介護保険料、平均月額6225円 サービス利用増で最高更新

 厚生労働省は14日、65歳以上の高齢者が2024年度から3年間に支払う介護保険料(月額)が全国平均で6225円になったと発表した。初めて6千円を超えた前期21~23年度より211円(3・5%)上昇し、過去最高を更新した。高齢化の進展で介護サービスの利用が増加しているのが要因。00年度の制度開始当初(2911円)の2・1倍となった。保険料の抑制に向け、サービス利用時の自己負担を支払い能力に応じて増やすなどの改革に踏み込むかどうかが焦点となる。

国会内で記者団の取材に応じる武見厚労相=14日午前
国会内で記者団の取材に応じる武見厚労相=14日午前

 65歳以上の介護保険料は今後の介護需要などを考慮。市区町村や広域連合が、それぞれ3年に1度見直す。介護が必要な高齢者は24年度は705万人で、高齢者数がほぼピークとなる40年度に843万人に上ると見込まれる。サービスの増大は避けられず、保険料の上昇傾向が続く見通し。
 厚労省は全1573の市区町村と広域連合の保険料を集計。4割超の712カ所が保険料を引き上げた。585カ所が据え置き、276カ所が引き下げた。据え置きや引き下げでは運動や交流の推進など介護予防の効果が出ているとみられ、保険料を積み立てた基金を取り崩して財源に充てたケースもあったという。
 保険料の月額は725カ所で6千円を上回り、うち85カ所は7千円を超えた。最も高かったのは大阪市の9249円で、1人暮らしの高齢者が増加し、サービス利用が増えたことなどが要因という。大阪府守口市8970円、大阪府門真市8749円、岩手県西和賀町8100円が続いた。
 最も低かったのは東京都小笠原村の3374円で、他に北海道音威子府村と群馬県草津町が3千円台だった。最高と最低の差は5875円で、前期の6500円から縮小した。
 都道府県別の平均では大阪府が7486円で最も高く、山口県の5568円が最も低かった。
 一方、40~64歳の人が負担する介護保険料は毎年度改定され、24年度平均は月6276円の推計で過去最高を更新した。

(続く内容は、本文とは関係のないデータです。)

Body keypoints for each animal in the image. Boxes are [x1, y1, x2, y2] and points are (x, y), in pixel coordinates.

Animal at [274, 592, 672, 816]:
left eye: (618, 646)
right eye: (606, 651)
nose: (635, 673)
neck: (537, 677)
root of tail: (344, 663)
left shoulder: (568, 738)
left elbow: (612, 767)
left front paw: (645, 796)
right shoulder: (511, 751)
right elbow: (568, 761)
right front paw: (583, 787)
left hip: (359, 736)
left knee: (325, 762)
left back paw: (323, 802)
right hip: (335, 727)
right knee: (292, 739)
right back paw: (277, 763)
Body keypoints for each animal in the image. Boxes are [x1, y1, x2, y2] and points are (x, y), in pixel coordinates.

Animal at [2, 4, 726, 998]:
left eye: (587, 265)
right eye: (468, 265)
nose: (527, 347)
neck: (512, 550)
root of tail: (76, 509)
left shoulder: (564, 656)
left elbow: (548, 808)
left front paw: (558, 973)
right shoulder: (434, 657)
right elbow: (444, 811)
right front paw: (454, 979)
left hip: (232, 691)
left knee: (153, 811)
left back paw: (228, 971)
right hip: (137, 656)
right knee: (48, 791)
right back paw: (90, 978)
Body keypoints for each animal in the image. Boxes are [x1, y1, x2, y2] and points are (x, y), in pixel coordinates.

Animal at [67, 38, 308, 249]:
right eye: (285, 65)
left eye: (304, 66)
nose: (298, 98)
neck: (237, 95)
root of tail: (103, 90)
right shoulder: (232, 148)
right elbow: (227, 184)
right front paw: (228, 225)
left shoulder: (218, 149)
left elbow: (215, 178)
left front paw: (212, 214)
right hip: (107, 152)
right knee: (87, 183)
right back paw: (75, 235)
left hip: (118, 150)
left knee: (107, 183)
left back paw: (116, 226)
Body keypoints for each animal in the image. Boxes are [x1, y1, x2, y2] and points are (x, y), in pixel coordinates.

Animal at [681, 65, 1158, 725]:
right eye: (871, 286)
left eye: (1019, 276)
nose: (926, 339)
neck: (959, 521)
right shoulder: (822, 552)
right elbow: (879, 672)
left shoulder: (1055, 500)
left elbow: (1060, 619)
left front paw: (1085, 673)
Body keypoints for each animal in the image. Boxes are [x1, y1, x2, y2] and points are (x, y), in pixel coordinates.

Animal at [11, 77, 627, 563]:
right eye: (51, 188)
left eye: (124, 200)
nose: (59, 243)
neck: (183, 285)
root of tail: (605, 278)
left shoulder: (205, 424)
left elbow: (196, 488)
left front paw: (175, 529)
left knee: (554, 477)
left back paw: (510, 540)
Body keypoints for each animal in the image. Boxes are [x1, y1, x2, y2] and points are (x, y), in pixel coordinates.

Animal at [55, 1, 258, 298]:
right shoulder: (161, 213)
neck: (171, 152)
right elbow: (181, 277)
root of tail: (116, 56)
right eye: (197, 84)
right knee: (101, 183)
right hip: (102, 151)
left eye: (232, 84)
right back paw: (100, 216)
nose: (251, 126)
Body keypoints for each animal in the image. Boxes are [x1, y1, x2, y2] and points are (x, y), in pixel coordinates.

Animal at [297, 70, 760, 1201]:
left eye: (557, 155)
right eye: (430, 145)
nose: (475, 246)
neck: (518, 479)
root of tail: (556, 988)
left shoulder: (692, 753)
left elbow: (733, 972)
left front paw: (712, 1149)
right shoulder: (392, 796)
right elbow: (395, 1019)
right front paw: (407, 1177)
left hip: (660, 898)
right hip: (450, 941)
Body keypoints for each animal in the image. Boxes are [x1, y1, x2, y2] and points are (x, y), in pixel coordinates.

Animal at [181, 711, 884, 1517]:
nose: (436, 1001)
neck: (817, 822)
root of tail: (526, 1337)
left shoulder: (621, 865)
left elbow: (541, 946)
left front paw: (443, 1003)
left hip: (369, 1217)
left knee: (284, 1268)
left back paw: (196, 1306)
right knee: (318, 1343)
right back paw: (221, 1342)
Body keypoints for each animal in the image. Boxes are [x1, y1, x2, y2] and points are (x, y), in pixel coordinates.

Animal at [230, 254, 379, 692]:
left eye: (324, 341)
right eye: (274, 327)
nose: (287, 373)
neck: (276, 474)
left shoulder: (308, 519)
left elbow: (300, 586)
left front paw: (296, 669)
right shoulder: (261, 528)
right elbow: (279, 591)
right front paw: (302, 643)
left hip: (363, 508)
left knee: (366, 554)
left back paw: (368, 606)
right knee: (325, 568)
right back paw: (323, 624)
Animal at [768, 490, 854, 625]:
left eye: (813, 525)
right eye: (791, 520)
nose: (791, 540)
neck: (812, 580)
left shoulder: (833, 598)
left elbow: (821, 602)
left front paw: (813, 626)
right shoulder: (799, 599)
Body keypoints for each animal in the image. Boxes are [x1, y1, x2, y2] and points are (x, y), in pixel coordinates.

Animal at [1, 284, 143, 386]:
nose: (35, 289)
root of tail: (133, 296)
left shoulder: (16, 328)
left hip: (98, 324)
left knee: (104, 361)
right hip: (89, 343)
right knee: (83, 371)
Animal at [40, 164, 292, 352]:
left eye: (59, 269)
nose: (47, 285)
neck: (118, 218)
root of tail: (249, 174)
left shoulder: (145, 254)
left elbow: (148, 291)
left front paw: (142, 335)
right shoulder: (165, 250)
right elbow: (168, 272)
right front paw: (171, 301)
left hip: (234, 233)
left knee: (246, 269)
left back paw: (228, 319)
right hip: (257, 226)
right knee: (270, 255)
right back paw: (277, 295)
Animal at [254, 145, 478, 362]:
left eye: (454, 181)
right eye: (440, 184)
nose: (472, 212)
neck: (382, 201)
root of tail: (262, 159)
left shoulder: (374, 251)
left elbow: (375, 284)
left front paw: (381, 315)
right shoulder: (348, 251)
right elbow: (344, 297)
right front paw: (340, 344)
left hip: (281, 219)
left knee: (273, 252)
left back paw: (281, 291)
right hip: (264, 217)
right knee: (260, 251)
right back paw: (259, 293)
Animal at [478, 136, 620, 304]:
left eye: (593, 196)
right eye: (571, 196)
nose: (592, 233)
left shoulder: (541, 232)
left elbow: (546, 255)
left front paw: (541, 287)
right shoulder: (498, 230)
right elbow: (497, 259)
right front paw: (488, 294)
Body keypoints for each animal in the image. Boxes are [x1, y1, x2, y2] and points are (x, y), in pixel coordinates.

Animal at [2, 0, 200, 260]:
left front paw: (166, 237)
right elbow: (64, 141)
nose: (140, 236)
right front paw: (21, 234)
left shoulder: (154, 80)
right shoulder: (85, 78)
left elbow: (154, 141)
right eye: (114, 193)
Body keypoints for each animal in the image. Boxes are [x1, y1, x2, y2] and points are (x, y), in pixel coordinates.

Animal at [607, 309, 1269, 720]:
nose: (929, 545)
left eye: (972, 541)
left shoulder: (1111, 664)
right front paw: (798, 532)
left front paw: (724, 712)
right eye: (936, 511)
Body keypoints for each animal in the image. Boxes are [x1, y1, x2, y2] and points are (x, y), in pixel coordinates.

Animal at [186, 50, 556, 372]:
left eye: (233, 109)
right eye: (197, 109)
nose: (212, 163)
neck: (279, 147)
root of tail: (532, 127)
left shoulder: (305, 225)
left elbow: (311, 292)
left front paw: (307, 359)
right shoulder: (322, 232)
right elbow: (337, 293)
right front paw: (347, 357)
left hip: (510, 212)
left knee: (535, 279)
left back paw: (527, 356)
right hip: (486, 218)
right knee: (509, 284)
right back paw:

 介護保険料 介護保険を運営するため、40歳以上の人が払う義務のある保険料。介護サービスにかかる費用は、利用者の自己負担分を除いた残りを公費と保険料で半分ずつ賄う。65歳以上の保険料は、介護が必要となる人数の予測などを基に市区町村や広域連合ごとに基準額を決め、3年に1度見直される。実際の保険料は所得によって変わり、原則公的年金から天引きされる。40~64歳の人の保険料は毎年度改定され、加入する公的医療保険を通じて納められる。